The right kind of no-code platform will provide business users all of these abilities through a standardized, modular, code-free interface that allows them to assemble their own integrated workflow solutions, sort of in the manner of building blocks.

These building blocks are in essence business capabilities—sort of what we now think of as APIs—that are modular and reusable. They’re created (in one-off fashion) by IT. In the no-code platform, business users can pick and choose from these capabilities as their self-designed workflow and automation solutions demand. No longer does IT need to build or buy a new app for every individual business need. Rather, the business can assemble their own solutions, and can make far more strategic use of what tools the company already has.

The power and promise of no-code is that it effectively outsources the task of enabling the business to the business itself.

Still not sure how that works? Let’s use Tonkean as an example.

Tonkean goes about this process of enabling the business—and liberating IT from 90% of that task—via two specific tools: Enterprise Components, and the Solutions Studio.

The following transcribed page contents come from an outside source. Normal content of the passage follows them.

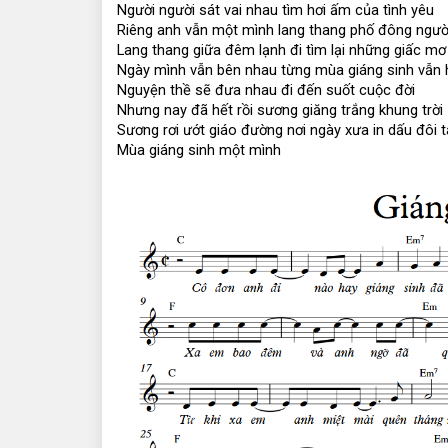
Người người sát vai nhau tìm hơi ấm của tình yêu
Riêng anh vẫn một mình lang thang phố đông ngườ
Lang thang giữa đêm lạnh đi tìm lại những giấc mơ
Ngày mình vẫn bên nhau từng mùa giáng sinh vẫn
Nguyện thề sẽ đưa nhau đi đến suốt cuộc đời
Nhưng nay đã hết rồi sương giăng trắng khung trời
Sương rơi ướt giáo đường nơi ngày xưa in dấu đôi t
Mùa giáng sinh một mình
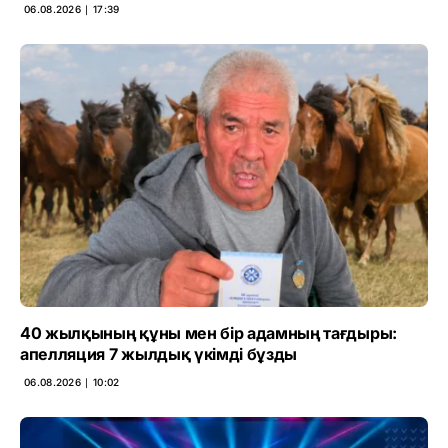
06.08.2026 ∣ 17:39
40 жылқының құны мен бір адамның тағдыры:
апелляция 7 жылдық үкімді бұзды
06.08.2026 ∣ 10:02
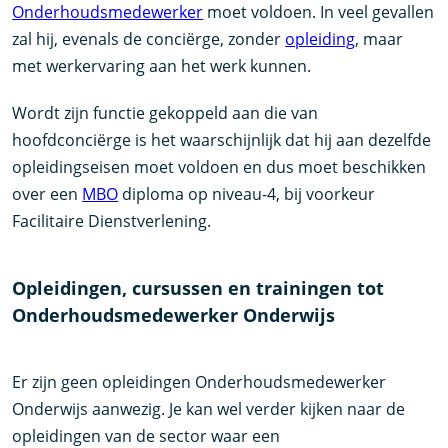
Onderhoudsmedewerker
moet voldoen. In veel gevallen
zal hij, evenals de conciërge, zonder
opleiding
, maar
met werkervaring aan het werk kunnen.
Wordt zijn functie gekoppeld aan die van
hoofdconciërge is het waarschijnlijk dat hij aan dezelfde
opleidingseisen moet voldoen en dus moet beschikken
over een
MBO
diploma op niveau-4, bij voorkeur
Facilitaire Dienstverlening.
Opleidingen, cursussen en trainingen tot
Onderhoudsmedewerker Onderwijs
Er zijn geen opleidingen Onderhoudsmedewerker
Onderwijs aanwezig. Je kan wel verder kijken naar de
opleidingen van de sector waar een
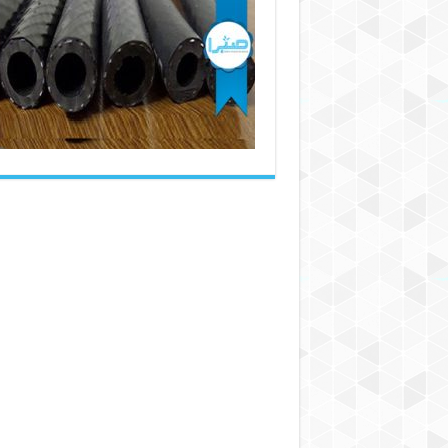
خرید
شیلنگ
نخدار
فشار
قوی
درجه
یک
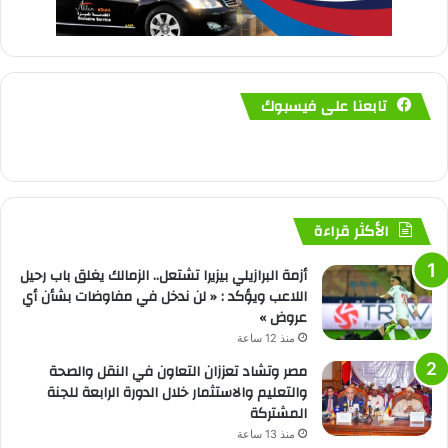
تابعنا على فيسبوك
الأكثر قراءة
أزمة البرازيلي بيزيرا تشتعل.. الزمالك يغلق باب رحيل
اللاعب ويؤكد : « لن ندخل في مفاوضات بشأن أي
عروض »
منذ 12 ساعة
مصر وتشاد تعززان التعاون في النقل والصحة
والتعليم والاستثمار خلال الدورة الرابعة للجنة
المشتركة
منذ 13 ساعة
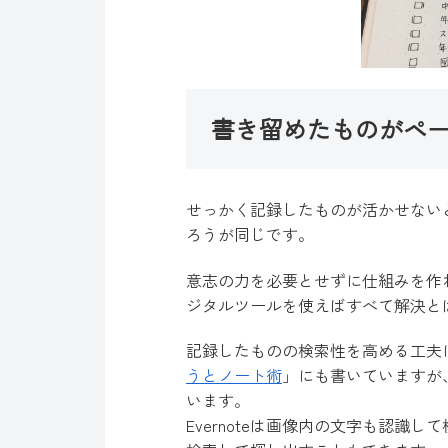
書き留めたものがペ
せっかく記録したものが活かせない
ろうが同じです。
意志の力を必要とせずに仕組みを作
ジタルツールを使えばすべて解決と
記録したものの検索性を高める工夫につ
うとノート術
」にも書いていますが、
います。
Evernoteは画像内の文字も認識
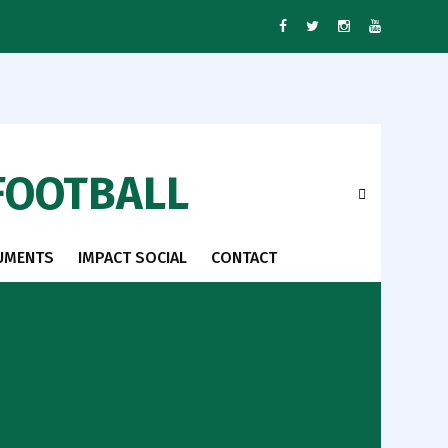
FOOTBALL
UMENTS
IMPACT SOCIAL
CONTACT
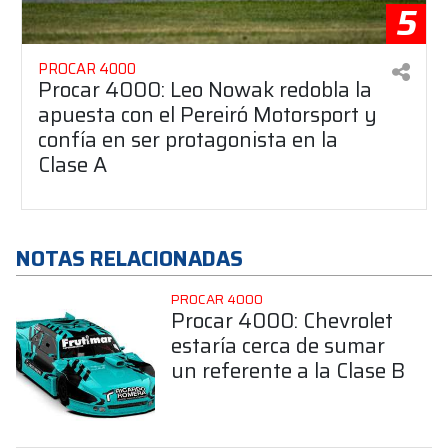
5
PROCAR 4000
Procar 4000: Leo Nowak redobla la
apuesta con el Pereiró Motorsport y
confía en ser protagonista en la
Clase A
NOTAS RELACIONADAS
PROCAR 4000
Procar 4000: Chevrolet
estaría cerca de sumar
un referente a la Clase B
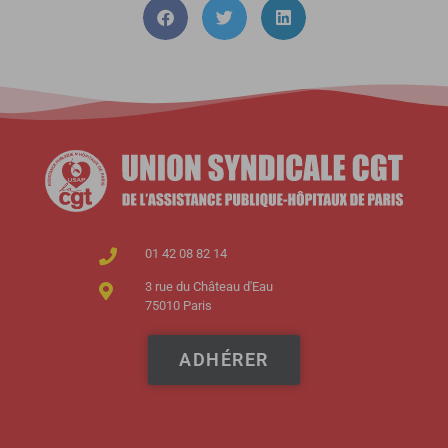
01 42 08 82 14
3 rue du Château d'Eau
75010 Paris
ADHÉRER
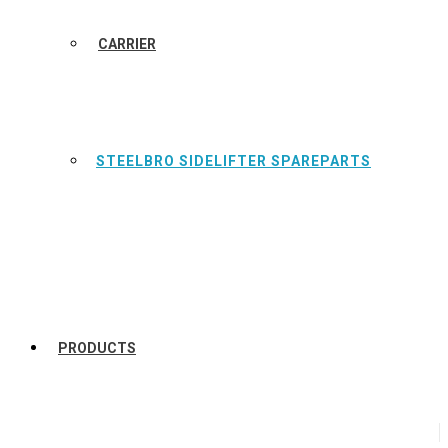
CARRIER
STEELBRO SIDELIFTER SPAREPARTS
PRODUCTS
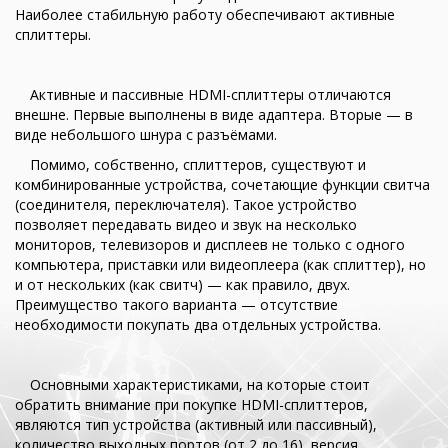
Наиболее стабильную работу обеспечивают активные
сплиттеры.
Активные и пассивные HDMI-сплиттеры отличаются
внешне. Первые выполнены в виде адаптера. Вторые — в
виде небольшого шнура с разъёмами.
Помимо, собственно, сплиттеров, существуют и
комбинированные устройства, сочетающие функции свитча
(соединителя, переключателя). Такое устройство
позволяет передавать видео и звук на несколько
мониторов, телевизоров и дисплеев не только с одного
компьютера, приставки или видеоплеера (как сплиттер), но
и от нескольких (как свитч) — как правило, двух.
Преимущество такого варианта — отсутствие
необходимости покупать два отдельных устройства.
Основными характеристиками, на которые стоит
обратить внимание при покупке HDMI-сплиттеров,
являются тип устройства (активный или пассивный),
количество выходных портов (от 2 до 16), версия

Let’s start with Enterprise Components. Enterprise Components is a layer of the Tonkean platform only IT has access to, and within which they’re empowered to design and deliver the reusable, modular building blocks which the business uses to compose their own custom workflows. These building blocks can facilitate integrations to 1000+ enterprise systems; extend custom applications; process unstructured data (like emails, chat, documents, etc.) using NLP and OCR; facilitate people coordination, and more. All told, they allow a way to extend capabilities that normally require custom coding with a dedicated development team to more areas of the business, while maintaining security and compliance.

(Again you can think of built Enterprise Components as packaged APIs. Like APIs, tech teams maintain governance over them. But, unlike traditional APIs, they’re accessible across teams, processes, and functions.)

Now, business teams access Enterprise Components via the no-code Solutions Studio. The Solutions Studio is where the no-code magic happens. It’s a lower, business logic modeling layer meant for building complex, cross-functional processes. Here, business teams building process solutions can make sure they’re following best practices with versioning, environments, release management, and more. It’s where they make use of the building blocks, and can become truly self-serving in their personal workflow solutions design.

A no-code tool like Tonkean helps the developer shortage by freeing IT from what has become a huge drain on its time and energy.

This is the task of both manually enabling the business and, at the same time, monitoring their work to ensure they’re not creating things like shadow IT.

It’s not, just to make sure this is clear, a tool that serves to replace developers.

Or, it shouldn’t be used in that way. Rather, it’s most effective as a means of supplementing developers, and of aiding them in their efforts of business enablement. Used this way, it frees developers to spend more time on new-value creation, and increases by an order of magnitude what the rest of the enterprise is able to accomplish. Really, it’s a means of tapping into and harnessing the expertise and creative capacity of the users most intimate with the problems they’re trying to solve. As Amit Zavery, VP and Head of Platform for Google Cloud, wrote last year, “When the ability to create business applications is extended beyond IT to the people closest to the challenges…the speed at which a business can move and the number of people working on solutions can both increase dramatically.”Will no-code solve the developer shortage on its own? No. But it will help companies do more with what resources they do have, and optimize existing operations for far greater efficiency and innovative capacity.